The practice of ESG investing began in the 1960s, when certain investors decided to exclude entire types of stocks or sectors from their investment portfolios, such as tobacco production, arms trade, or involvement in the apartheid regime in South Africa.
These issues are more relevant than ever. Climate crisis challenges such as rising sea levels and flood risk, fake news issues, privacy and data security, demographic change and regulatory pressures, are giving rise to new risk factors for investors. As companies face increasing complexity on a global scale, investors must reshape traditional investment approaches.
This is not a passing trend but a real paradigm shift. In 2018, Larry Fink, CEO of BlackRock (the world’s largest asset management group currently managing more than eight trillion dollars) published a letter to the CEOs of public companies explaining that companies that do not adopt ESG considerations will not receive investment from BlackRock. It is estimated that a third of the financial assets currently managed in the United States are responsible investments, which are managed according to ESG criteria, and the issue continues to gain momentum, in Israel as well.

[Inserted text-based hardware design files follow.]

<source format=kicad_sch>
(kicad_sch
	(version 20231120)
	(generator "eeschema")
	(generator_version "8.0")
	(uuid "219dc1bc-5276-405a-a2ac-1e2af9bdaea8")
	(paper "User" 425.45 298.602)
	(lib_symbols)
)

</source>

The perception regarding responsible investments

So far, the prevailing perception has been that ESG considerations are the domain of large companies that can afford to target resources to focus on future risks or corporate responsibility. Is ESG relevant to startups at their early stages?
Last December, Startups500, a VC fund from Silicon Valley that specializes in pre-seed investments, published a survey among portfolio companies. At the same time PitchBook published a survey on sustainable investments among venture capital funds. The findings show that startups understand the business benefits inherent in responsible investments and a growing number of VC investors are adopting ESG indices, motivated by various reasons ranging from risk management to reputation building. The question is not “if”, but “how” to assimilate and how to measure them.

“Adopting ESG policy at an early stage of setting up a startup makes business sense”

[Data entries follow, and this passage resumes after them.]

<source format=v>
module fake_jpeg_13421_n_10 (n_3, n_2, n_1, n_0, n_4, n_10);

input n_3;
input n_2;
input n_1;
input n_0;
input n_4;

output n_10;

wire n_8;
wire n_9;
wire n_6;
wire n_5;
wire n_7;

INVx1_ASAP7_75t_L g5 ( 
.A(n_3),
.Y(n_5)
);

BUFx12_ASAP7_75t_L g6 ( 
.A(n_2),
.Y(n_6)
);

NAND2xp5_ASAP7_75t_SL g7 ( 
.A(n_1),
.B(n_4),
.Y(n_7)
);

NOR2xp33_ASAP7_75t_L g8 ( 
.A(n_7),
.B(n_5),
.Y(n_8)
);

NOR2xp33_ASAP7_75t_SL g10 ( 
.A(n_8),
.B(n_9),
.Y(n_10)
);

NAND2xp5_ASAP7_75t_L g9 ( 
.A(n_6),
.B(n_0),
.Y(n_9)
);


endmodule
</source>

The benefits of ESG investments for startups

Adopting ESG policy at an early stage of setting up a startup makes business sense. Beyond risk management, it opens up opportunities to reach new customer audiences such as Generation Y, which has strong social and environmental awareness. It enables building a more inclusive and diverse organizational culture that is aware of the aspirations and well-being of its employees and increases the chances of attracting and retaining talent in the organization. In addition, ESG policy helps with innovation processes because the integration of different cultures and worldviews in the work environment encourages creative thinking.
Social networks force managers to be transparent and responsible and to adopt a more progressive and responsible business approach. The big tech companies (Facebook, Google, Amazon) are under public scrutiny 24 hours a day. 
What is true for established companies is also true for startups. These, too, will evolve (or aspire to evolve) into established companies with demanding boards, demanding employees and activist consumer bases.

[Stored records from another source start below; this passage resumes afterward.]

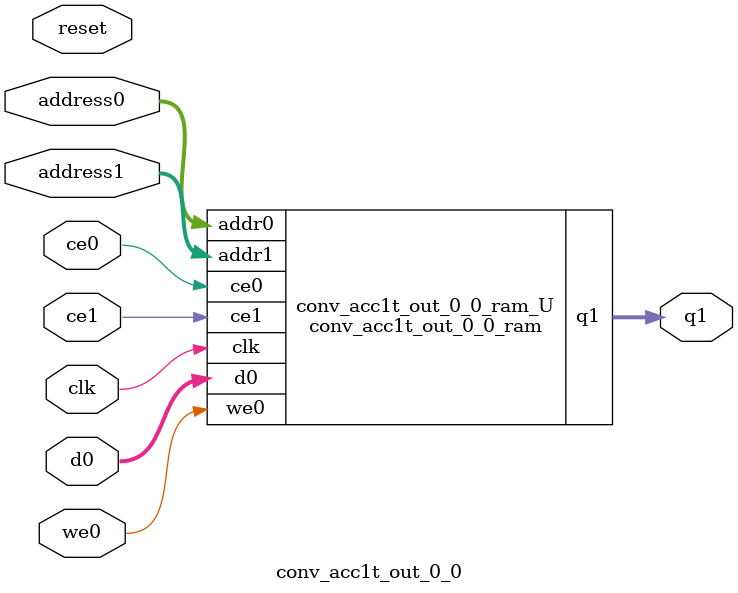
<source format=v>
`timescale 1 ns / 1 ps
module conv_acc1t_out_0_0_ram (addr0, ce0, d0, we0, addr1, ce1, q1,  clk);

parameter DWIDTH = 32;
parameter AWIDTH = 4;
parameter MEM_SIZE = 14;

input[AWIDTH-1:0] addr0;
input ce0;
input[DWIDTH-1:0] d0;
input we0;
input[AWIDTH-1:0] addr1;
input ce1;
output reg[DWIDTH-1:0] q1;
input clk;

reg [DWIDTH-1:0] ram[0:MEM_SIZE-1];




always @(posedge clk)  
begin 
    if (ce0) begin
        if (we0) 
            ram[addr0] <= d0; 
    end
end


always @(posedge clk)  
begin 
    if (ce1) begin
        q1 <= ram[addr1];
    end
end


endmodule

`timescale 1 ns / 1 ps
module conv_acc1t_out_0_0(
    reset,
    clk,
    address0,
    ce0,
    we0,
    d0,
    address1,
    ce1,
    q1);

parameter DataWidth = 32'd32;
parameter AddressRange = 32'd14;
parameter AddressWidth = 32'd4;
input reset;
input clk;
input[AddressWidth - 1:0] address0;
input ce0;
input we0;
input[DataWidth - 1:0] d0;
input[AddressWidth - 1:0] address1;
input ce1;
output[DataWidth - 1:0] q1;



conv_acc1t_out_0_0_ram conv_acc1t_out_0_0_ram_U(
    .clk( clk ),
    .addr0( address0 ),
    .ce0( ce0 ),
    .we0( we0 ),
    .d0( d0 ),
    .addr1( address1 ),
    .ce1( ce1 ),
    .q1( q1 ));

endmodule


</source>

Start-ups must be aware of this trend and act accordingly. 
For founders and executives, this means more than just recognizing the importance of ESG, but also determining how to implement it within the company’s goals. In practice, ESG policy must begin to be integrated into organizational operations and communicated consistently, both in the conference room and on social networks. 

Startups today

Most of today’s startups were established after the great crisis of 2009, so the COVID-19 pandemic is the first major crisis they have encountered. In order to adapt to this new reality, early-stage ventures need to build resilience in their business models. Founders and executives of startup companies should prioritize pragmatic corporate governance with environmental leadership, social investment and awareness over models of growth at any cost that operate according to inflated private valuations as in the case of WeWork.
Startups need to examine their business models carefully to determine if they will be sustainable as the COVID-19 crisis continues and the next inevitable crisis strikes. They need to answer important questions: Does my company need to change in order to stay ahead of the trend, or to address a real need?